At Tuesday's meeting, councilmembers also voted to rename the ordinance the Elijah Cummings Healing City Act after the late congressman.

"Young people that witness violence and don't receive any support are themselves likely to eventually become victims or perpetrators unless we intervene," Cohen said.

Cohen said he was inspired by the testimony from students who survived a shooting at Frederick Douglass High School in February that left a special education teacher injured and was outraged after four people were shot, two of whom were critically injured, next door to a playground after school had been dismissed.

"In any other place, they would call it a mass shooting, but here in Baltimore, the reaction was almost none," Cohen said.

He posed a question: instead of punishing our way out of our problems, how do we prevent violence before it occurs?

Inside City Hall, community leaders took to the podium to speak about the importance of investing resources in recognizing the signs of trauma and how to best treat it.

"While we work to dismantle the systems which inflict undue trauma on our students, we must acknowledge in the impact of that trauma in our classrooms and promote the healing that our young people need," said Cristina Duncan Evans, the chair of the teacher chapter of the Baltimore Teachers Union.

The initiative will bring together elected officials, doctors, social workers and law enforcement -- anyone who works closely with children and families.

"Our young people need to understand that they live in a city where adults are for them and we understand that they go through situations and circumstances in life and you ought not to be criminalized for the traumas that you experience in life," said Ryan Turner with Community Law and Action.

Cohen said he has yet to figure out how much the program will cost.

════════════════════

▸ **Requirement A**: Reproduce the part of the Healing City Act passage between "At Tuesday's meeting, councilmembers" and "before it occurs?", inclusive.

▸ **Exercise materials**:
════════════════════

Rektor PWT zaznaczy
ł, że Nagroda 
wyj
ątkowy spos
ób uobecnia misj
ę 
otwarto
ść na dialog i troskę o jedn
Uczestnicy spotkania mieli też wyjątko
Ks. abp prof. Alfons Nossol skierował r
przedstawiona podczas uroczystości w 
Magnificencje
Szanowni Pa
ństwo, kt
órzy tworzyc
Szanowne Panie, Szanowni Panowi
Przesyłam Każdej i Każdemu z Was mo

════════════════════

▸ **Requirement B**: Pick out every line of the entries that contains the string "Szanowni". Case matters.

▸ **Written solution A**:
At Tuesday's meeting, councilmembers also voted to rename the ordinance the Elijah Cummings Healing City Act after the late congressman.

"Young people that witness violence and don't receive any support are themselves likely to eventually become victims or perpetrators unless we intervene," Cohen said.

Cohen said he was inspired by the testimony from students who survived a shooting at Frederick Douglass High School in February that left a special education teacher injured and was outraged after four people were shot, two of whom were critically injured, next door to a playground after school had been dismissed.

"In any other place, they would call it a mass shooting, but here in Baltimore, the reaction was almost none," Cohen said.

He posed a question: instead of punishing our way out of our problems, how do we prevent violence before it occurs?

▸ **Written solution B**:
Szanowni Pa
Szanowne Panie, Szanowni Panowi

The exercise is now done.